Jika ingin menjadi ulama atau ustadz, prioritas tentu Bahasa Arab. Meskipun hanya secara pasif, pemahaman terhadap Bahasa Arab sangat membantu memahami kitab-kitab. Umumnya muslim Nusantara termasuk di banua Banjar, hanya menganggap seseorang sebagai ulama, mualim, guru atau kyai apabila bisa membaca kitab kuning berbahasa Arab, ilmu-ilmu yang lainnya pelengkap. Kalau ilmunya diperoleh dari sumber selain kitab, akan dijuluki alim majalah, suratkabar, televisi dan media online, dan dianggap kurang afdhal, tidak bersanad dan otentisitasnya lemah. Buku terjemahan sekalipun sering dianggap tidak persis maknanya dengan kitab aslinya.
Apabila ingin menjadi ilmuwan, intelektual, cendekiawan, dosen, peneliti dan sejenisnya, di antara bahasa-bahasa asing perlu dikuasai, minimal pasif. Tetapi jika ingin menjadi diplomat, pemandu wisata, MC professional, atau bekerja di luar negeri, bahasa asing aktif penting dikuasai, meskipun serba sedikit. Yang jelas kemampuan berbahasa bagian penting dalam kehidupan, tidak saja dalam konteks komunikasi dan tranformasi ilmu, juga menjadi sumber penghidupan dan penghasilan.

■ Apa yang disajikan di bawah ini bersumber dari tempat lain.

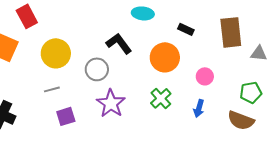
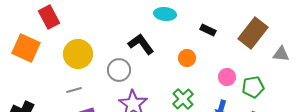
brown rectangle: (231, 32) -> (253, 33), turned 44
orange circle: (165, 57) -> (187, 58), size x0.6
green pentagon: (251, 92) -> (253, 87), moved

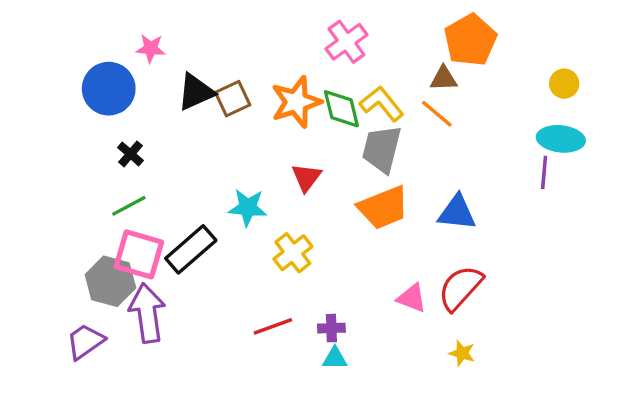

Jepang adalah bangsa maju yang sangat rajin mempelajari bahasa asing, termasuk bahasa negara-negara yang dulu memusuhi mereka dalam Perang Dunia I dan II. Orang Jepang berprinsip, “Kami memang bermusuhan dengan negaranya, tetapi tidak dengan ilmu dan teknologinya, jadi kami harus menguasai bahasanya”. Islam juga menyuruh kita mempelajari bahasa asing, sesuai pesan hadits: “Siapa yang mengerti bahasa suatu bangsa, maka selamatlah ia dari tipudaya bangsa itu”. Wallahu A’lam.